TEXTO:
Será que o Pedro Albino ainda não comprou uma reflex???

Eu de reef's não percebo muito  :Coradoeolhos:  

Gostos existem para tudo...Nikon/Canon

As marcas lideres e para mim as melhores do mercado são sem qualquer dúvida as Canon e Nikon...Agora qual a melhor é como discutir qual é melhor a Ferrari ou a Lamborghini. 

Arrisco a dizer que 80% de uma foto vem da oportunidade de a tirar (e claro do fotografo), 15% da lente e os restantes 5% da máquina...portanto o meu conselho é sempre comprar um corpo razoável e investir numa boa lente.

Para quem gosta de foto para alem dos reef's pode dar um salto à minha página:
http://www.pedrocarvalho.pt.vu/

Quem precisar de ajuda para fotografar avise...quem quer ajudar no meu projecto de reef pode ir a:
http://www.reefforum.net/showthread.php?t=16657

Abraço e obrigado
Pedro

----------


## Gil Miguel

o Site da Onichtech referenciado acima  pelo Joaquim Alves tem de facto excelentes preços.

Mas.. apesar de referirem que têm a sede em Londres, quando se selecciona os produtos, o sitio de shipping é a Coreia do sul, o que representa no minimo um acrescimo de 30% no preço final (alfandega).

Alguem sabe se vem da Coreia do Sul ou de Inglaterra?

(Entradas do conjunto de dados)
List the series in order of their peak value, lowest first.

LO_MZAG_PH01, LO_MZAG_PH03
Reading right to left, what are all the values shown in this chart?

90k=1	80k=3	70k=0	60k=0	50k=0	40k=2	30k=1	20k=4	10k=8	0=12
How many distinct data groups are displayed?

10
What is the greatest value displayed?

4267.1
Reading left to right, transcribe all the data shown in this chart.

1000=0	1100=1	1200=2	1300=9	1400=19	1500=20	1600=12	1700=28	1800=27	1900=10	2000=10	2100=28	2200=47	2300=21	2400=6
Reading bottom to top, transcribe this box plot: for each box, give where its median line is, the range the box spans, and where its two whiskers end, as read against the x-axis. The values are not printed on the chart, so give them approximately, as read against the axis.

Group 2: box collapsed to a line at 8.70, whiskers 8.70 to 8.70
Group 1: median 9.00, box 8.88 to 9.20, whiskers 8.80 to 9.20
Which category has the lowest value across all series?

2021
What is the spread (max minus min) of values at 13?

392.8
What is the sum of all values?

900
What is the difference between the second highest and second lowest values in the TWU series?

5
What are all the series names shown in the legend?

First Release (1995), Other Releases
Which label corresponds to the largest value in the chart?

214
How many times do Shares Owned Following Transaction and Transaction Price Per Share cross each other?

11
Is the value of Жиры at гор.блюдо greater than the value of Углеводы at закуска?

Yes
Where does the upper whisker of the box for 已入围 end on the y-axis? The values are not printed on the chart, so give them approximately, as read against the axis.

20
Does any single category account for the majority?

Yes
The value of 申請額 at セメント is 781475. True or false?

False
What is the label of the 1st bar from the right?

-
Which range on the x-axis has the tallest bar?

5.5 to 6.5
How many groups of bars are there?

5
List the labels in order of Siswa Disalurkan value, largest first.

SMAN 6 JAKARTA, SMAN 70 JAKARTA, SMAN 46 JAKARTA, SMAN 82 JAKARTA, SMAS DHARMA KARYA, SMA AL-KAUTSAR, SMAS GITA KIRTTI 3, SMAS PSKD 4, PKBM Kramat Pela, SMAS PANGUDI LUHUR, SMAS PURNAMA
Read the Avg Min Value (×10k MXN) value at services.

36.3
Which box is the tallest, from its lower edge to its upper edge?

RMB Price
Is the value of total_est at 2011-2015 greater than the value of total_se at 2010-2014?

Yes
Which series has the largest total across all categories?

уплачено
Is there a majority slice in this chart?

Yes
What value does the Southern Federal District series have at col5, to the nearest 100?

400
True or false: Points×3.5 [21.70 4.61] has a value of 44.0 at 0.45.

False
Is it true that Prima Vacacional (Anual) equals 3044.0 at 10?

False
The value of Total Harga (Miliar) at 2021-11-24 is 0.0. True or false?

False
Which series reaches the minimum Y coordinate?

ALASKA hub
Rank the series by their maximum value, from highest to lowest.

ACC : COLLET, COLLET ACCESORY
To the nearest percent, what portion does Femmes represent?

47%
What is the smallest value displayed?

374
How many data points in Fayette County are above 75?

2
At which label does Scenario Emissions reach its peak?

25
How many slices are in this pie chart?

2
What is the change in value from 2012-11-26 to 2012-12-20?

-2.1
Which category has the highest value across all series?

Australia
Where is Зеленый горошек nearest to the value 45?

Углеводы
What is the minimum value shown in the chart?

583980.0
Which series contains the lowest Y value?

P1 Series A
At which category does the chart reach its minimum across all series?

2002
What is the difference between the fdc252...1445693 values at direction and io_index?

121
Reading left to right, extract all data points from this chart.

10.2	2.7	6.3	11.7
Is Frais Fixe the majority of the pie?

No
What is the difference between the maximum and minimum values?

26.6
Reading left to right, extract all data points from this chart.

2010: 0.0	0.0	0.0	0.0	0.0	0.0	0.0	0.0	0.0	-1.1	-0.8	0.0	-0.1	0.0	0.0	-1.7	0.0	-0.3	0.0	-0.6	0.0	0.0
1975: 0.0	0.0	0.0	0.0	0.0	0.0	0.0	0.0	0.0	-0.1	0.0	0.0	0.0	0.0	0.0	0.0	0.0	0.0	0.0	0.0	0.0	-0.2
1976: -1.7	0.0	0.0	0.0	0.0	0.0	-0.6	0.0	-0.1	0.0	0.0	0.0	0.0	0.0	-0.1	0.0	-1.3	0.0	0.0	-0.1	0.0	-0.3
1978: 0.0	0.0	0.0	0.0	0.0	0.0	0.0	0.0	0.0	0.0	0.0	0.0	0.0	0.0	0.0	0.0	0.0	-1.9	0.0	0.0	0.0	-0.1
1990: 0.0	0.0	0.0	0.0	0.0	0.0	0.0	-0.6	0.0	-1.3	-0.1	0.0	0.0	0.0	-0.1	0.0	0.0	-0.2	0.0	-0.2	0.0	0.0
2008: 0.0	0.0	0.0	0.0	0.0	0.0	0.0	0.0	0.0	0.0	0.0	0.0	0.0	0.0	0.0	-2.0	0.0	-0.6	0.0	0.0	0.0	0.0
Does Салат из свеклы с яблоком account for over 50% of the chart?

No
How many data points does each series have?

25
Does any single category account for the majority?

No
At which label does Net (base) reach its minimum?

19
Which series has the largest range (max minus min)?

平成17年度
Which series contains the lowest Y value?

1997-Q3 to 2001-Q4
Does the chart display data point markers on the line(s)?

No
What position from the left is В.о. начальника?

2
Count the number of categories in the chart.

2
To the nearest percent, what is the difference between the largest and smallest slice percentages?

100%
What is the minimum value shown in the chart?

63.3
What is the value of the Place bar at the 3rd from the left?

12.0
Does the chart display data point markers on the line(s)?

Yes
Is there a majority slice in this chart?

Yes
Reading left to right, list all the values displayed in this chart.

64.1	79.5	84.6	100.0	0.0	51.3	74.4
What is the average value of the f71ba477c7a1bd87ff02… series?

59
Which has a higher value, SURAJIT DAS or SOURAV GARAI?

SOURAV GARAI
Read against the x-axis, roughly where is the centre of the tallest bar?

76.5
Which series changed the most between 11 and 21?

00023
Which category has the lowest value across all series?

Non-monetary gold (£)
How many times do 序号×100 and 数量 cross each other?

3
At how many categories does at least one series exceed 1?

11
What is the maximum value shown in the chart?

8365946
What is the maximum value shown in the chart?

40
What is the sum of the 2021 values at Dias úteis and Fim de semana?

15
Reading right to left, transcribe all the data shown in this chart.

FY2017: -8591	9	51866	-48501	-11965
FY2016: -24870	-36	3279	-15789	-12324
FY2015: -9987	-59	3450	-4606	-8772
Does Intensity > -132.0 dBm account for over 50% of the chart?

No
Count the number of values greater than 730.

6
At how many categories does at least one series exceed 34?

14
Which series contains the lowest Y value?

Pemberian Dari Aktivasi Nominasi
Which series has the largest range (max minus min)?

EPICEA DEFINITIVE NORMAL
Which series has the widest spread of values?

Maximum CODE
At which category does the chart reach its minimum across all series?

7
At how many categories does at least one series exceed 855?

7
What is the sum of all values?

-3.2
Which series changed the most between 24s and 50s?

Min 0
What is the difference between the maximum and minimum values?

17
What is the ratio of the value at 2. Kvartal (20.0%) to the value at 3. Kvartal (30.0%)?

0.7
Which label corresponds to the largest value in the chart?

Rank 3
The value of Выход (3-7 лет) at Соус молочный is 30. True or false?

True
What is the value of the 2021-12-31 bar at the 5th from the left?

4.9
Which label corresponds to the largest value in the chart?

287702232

TAREFAS DO EXERCÍCIO:
1 – Copie o trecho do texto sobre máquinas reflex que começa em "o Site da Onichtech" e termina em "preço final (alfandega).".
2 – Dê seguimento ao texto sobre máquinas reflex, começando logo depois da última frase apresentada.

RESPOSTAS ÀS TAREFAS:
1 –
o Site da Onichtech referenciado acima  pelo Joaquim Alves tem de facto excelentes preços.

Mas.. apesar de referirem que têm a sede em Londres, quando se selecciona os produtos, o sitio de shipping é a Coreia do sul, o que representa no minimo um acrescimo de 30% no preço final (alfandega).

2 –
Tou á procura de dslr (gama de entrada tipo olympus e-420/500, nikon d40, canon 400D ou 1000D)...  :Smile:  se souberem sites com este nivel de preços na europa..ou alguem tenha uma em segunda mao(pm)

Cps
Gil 

Bom Ano!

----------


## Pedro Nuno Carvalho

Caro Gil Miguel

Mando vir normalmente o material de fotografia da http://www.digitalwonderworld.de/index.php
Embora não tenha os preços que têm a Onichtech quando comparados com os praticados cá em Portugal estes são bastante bons e vindo da Europa  :SbSourire:  

Para a escolha de uma reflex eu uso Canon e se escolhesse hoje faria as mesmas escolhas, no entanto a Nikon não fica a dever muito à Canon (o não deve mesmo nada) 

Como já disse antes são mas importantes as lentes que o corpo da máquina.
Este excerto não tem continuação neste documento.